**Required action**
A faithful transcription of all the data is required.

--- Given information ---

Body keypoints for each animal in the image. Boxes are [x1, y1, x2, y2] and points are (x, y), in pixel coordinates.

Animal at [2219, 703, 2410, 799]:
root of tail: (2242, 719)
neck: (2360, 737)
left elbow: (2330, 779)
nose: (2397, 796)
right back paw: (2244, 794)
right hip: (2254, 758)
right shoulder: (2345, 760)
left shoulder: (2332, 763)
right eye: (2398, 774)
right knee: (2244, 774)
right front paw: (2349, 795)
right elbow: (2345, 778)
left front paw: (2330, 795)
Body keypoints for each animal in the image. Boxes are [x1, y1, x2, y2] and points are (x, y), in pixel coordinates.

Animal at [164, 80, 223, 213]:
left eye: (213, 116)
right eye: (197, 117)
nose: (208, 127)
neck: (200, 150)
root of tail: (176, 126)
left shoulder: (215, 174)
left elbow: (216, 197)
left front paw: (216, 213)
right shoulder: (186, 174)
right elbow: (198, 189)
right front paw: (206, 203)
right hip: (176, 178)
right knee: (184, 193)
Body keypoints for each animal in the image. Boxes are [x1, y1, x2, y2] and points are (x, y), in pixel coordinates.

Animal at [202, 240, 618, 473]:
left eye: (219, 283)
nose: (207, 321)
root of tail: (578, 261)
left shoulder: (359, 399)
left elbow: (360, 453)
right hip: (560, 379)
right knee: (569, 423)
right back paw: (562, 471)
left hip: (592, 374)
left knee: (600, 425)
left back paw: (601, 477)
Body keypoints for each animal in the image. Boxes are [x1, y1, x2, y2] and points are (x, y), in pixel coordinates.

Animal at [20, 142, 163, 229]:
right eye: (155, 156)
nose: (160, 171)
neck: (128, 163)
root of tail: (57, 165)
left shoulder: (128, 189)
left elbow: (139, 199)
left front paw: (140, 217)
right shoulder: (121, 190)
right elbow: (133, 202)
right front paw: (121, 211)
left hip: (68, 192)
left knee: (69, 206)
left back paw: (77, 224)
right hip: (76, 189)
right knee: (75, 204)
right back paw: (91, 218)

---

**Written response**
Body keypoints for each animal in the image. Boxes are [x1, y1, x2, y2] and points are (x, y), in pixel coordinates.

Animal at [2219, 703, 2410, 799]:
root of tail: (2242, 719)
neck: (2360, 737)
left elbow: (2330, 779)
nose: (2397, 796)
right back paw: (2244, 794)
right hip: (2254, 758)
right shoulder: (2345, 760)
left shoulder: (2332, 763)
right eye: (2398, 774)
right knee: (2244, 774)
right front paw: (2349, 795)
right elbow: (2345, 778)
left front paw: (2330, 795)
Body keypoints for each animal in the image. Boxes are [x1, y1, x2, y2] and points are (x, y), in pixel coordinates.

Animal at [164, 80, 223, 213]:
left eye: (213, 116)
right eye: (197, 117)
nose: (208, 127)
neck: (200, 150)
root of tail: (176, 126)
left shoulder: (215, 174)
left elbow: (216, 197)
left front paw: (216, 213)
right shoulder: (186, 174)
right elbow: (198, 189)
right front paw: (206, 203)
right hip: (176, 178)
right knee: (184, 193)
Body keypoints for each animal in the image. Boxes are [x1, y1, x2, y2] and points are (x, y), in pixel coordinates.

Animal at [202, 240, 618, 473]:
left eye: (219, 283)
nose: (207, 321)
root of tail: (578, 261)
left shoulder: (359, 399)
left elbow: (360, 453)
right hip: (560, 379)
right knee: (569, 423)
right back paw: (562, 471)
left hip: (592, 374)
left knee: (600, 425)
left back paw: (601, 477)
Body keypoints for each animal in the image. Boxes are [x1, y1, x2, y2] and points are (x, y), in pixel coordinates.

Animal at [20, 142, 163, 229]:
right eye: (155, 156)
nose: (160, 171)
neck: (128, 163)
root of tail: (57, 165)
left shoulder: (128, 189)
left elbow: (139, 199)
left front paw: (140, 217)
right shoulder: (121, 190)
right elbow: (133, 202)
right front paw: (121, 211)
left hip: (68, 192)
left knee: (69, 206)
left back paw: (77, 224)
right hip: (76, 189)
right knee: (75, 204)
right back paw: (91, 218)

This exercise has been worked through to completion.